Okay, so neither salt nor sugar is nutritionally whiter than white. However, both serve a purpose and in moderation can be part of a healthy diet, but the real question is: which deserves a place at your table?
We’ve tasted, tested and evaluated the latest scientific studies to find out.
Salt won’t actively boost your biceps, but consuming less than a teaspoon per day will hamper your growth. A deficiency can reduce creatine absorption by almost 80%.
A sugary pre-workout snack can sink your T levels and inhibit muscle growth by as much as 11%. But drinks containing sugar maltose can boost your cycling speed by 4%.
Exceeding your RDA by just 1g per day can spike your obesity risk by 26%. Fall below 0.5g, however, and your insulin resistance rises, also potentially spurring weight gain.
Those who obtain 10% of their daily energy from table sugar are 54% more likely to be overweight. Plus, the fructose in fizzy drinks inhibits leptin, leading to cravings.
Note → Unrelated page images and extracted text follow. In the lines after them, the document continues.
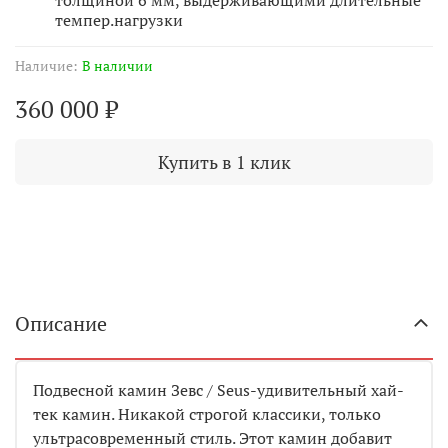
темпер.нагрузки
Наличие:
В наличии
360 000 ₽
Купить в 1 клик
Описание
Подвесной камин Зевс / Seus-удивительный хай-
тек камин. Никакой строгой классики, только
ультрасовременный стиль. Этот камин добавит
A salt intake of 8g per day raises your odds of dying from cardiovascular disease by 10%. Consume less than 3g, however, and your outlook is just as daunting.
Sourcing 20% of your calories from sugar raises your blood pressure, upping your heart-disease risk by 38% – even if you’re not overweight, warns a Harvard study.
Taking on an Ironman? A salt supp could help you shave 26 minutes off your time by maintaining the blood pressure you need to transport fuel and water around your body.
Swigging a blend of glucose and fructose every 15 minutes can replenish your energy and increase your speed by 19%, the University of Birmingham found.
The MH Verdict: Salt Wins
We won’t sugar-coat it: the sweet stuff contributes little to your health and fitness goals. While giving yourself carte blanche with the salt shaker will grind away your six-pack aspirations, a sodium deficiency can be just as debilitating. Time to change your popcorn order.